Nouvelle approche du paradoxe de Fermi

Dans la modélisation, une civilisation est un ensemble de cellules unis par leur histoire, le comportement ne dépend pas seulement des conditions de l’occurrence précédente, mais aussi des évènements qui se produisirent beaucoup plus tôt dans l’univers, commençant avec les naissances des plus vieilles civilisations existant encore dans l’univers. Dans ce BS-Model la profondeur historique n’est pas constante. Dans ce modèle une civilisation est un carré de cellule de l’univers. Le centre du carré correspond au lieu de naissance de la civilisation. Les règles suivantes sont appliquées :

1 La naissance de la civilisation. Une nouvelle civilisation peut naître dans une cellule libre de l’univers, non occupée par une autre civilisation. La probabilité de naissance est n, la taille d’une simple cellule.

2 La croissance et la mort de la civilisation. A chaque itération, chaque civilisation change sa taille avec une nouvelle couche de cellules à chacun de ses côtés. Si une civilisation existe depuis moins de T0, sa taille croit, sinon elle décroit. Quand la taille atteint zéro, alors la civilisation (et sa culture extraterrestre) disparaît sans donner signe de vie.

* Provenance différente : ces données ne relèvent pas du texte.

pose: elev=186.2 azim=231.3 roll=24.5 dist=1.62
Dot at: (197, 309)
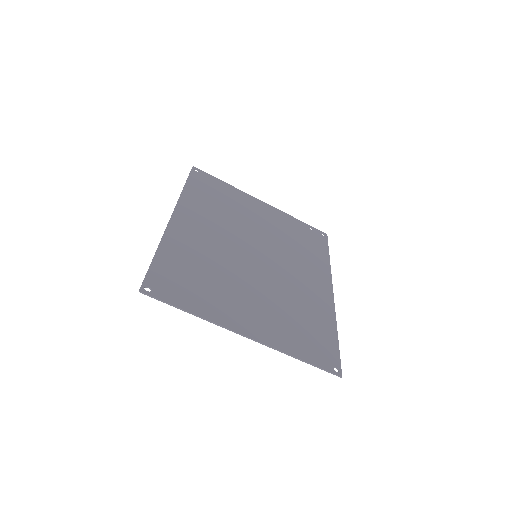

La durée initiale d’expansion T0 est la même pour toute les civilisations.

3 Agrégation de civilisations. Si durant la croissance, une civilisation rencontre une autre, elle forme un ensemble et la durée de vie (d’expansion) est accrue d’un bonus temporel Tb. Si la civilisation rejoint un ensemble déjà existant, le bonus est attribué à toutes les civilisations du cluster.

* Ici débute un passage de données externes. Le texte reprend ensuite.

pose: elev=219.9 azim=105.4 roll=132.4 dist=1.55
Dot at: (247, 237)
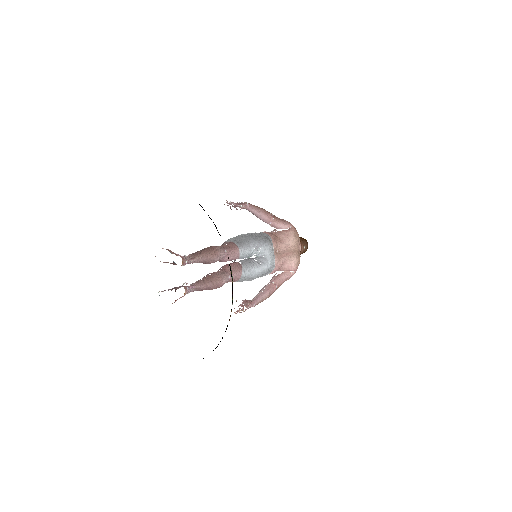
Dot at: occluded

Le modèle  BS-model de développement des civilisations dans l’univers est gouverné par 3 paramètres : La durée de vie initiale (durée d’expansion), la probabilité de naissance de la civilisation n, le bonus temporel Tb.

Le but de la simulation numérique était de trouver les ensembles de paramètres  {T0, Tb, n} pour lesquels il y a une transition similaire à une transition de phase,  d’un univers avec un volume occupé par les civilisations V0 très petit par rapport au volume total de l’univers V (V0<<V) à un « univers civilisé » où les civilisations occupent l’entièreté  du volume V0.

La taille de l’automate cellulaire utilisé pour la simulation était de 10000 * 10000 cellules, modélisant le temps en 320 000 pas. Les limites supérieure et inférieure pour le durée de vie et du bonus étaient de 4  à 20 (NB : soit  4000 ans à 20000 ans si le pas vaut 1000 ans par exemple) et la probabilité d’apparition de 3.10-8  et 3.10-5.

Résultats :

Cas où Tb=0

En première approximation, le volume occupé par les civilisations dans l’univers V est directement proportionnel à la probabilité de naissance des civilisations n et au cube de la durée de vie initiale T0.

Dans ce cas, la quantité de contacts apparait insignifiante et chaque civilisation dans un pareil univers vivra comme nous le faisons maintenant. Il est impossible d’affirmer « non, les extraterrestres sont un mythe », mais il est impossible de prouver qu’ils existent, comme le contact est très improbable.

Cas ou Tb >0

Le paradoxe de Fermi peut-être résolu de façon positive. Oui, ils existent mais il est nécessaire d’attendre.

Pour les valeurs de Tb faibles, le comportement de l’univers est peu différence de la situation où il n’y a pas de bonus temporel.

Cependant, à quelques valeurs de seuil de Tb, la durée de vie des civilisations augmentée grâce à leur association consécutive devient si importante qu’il permet à celles-ci de se développer suffisamment pour être capable de former un immense cluster remplissant pratiquement tout l’univers.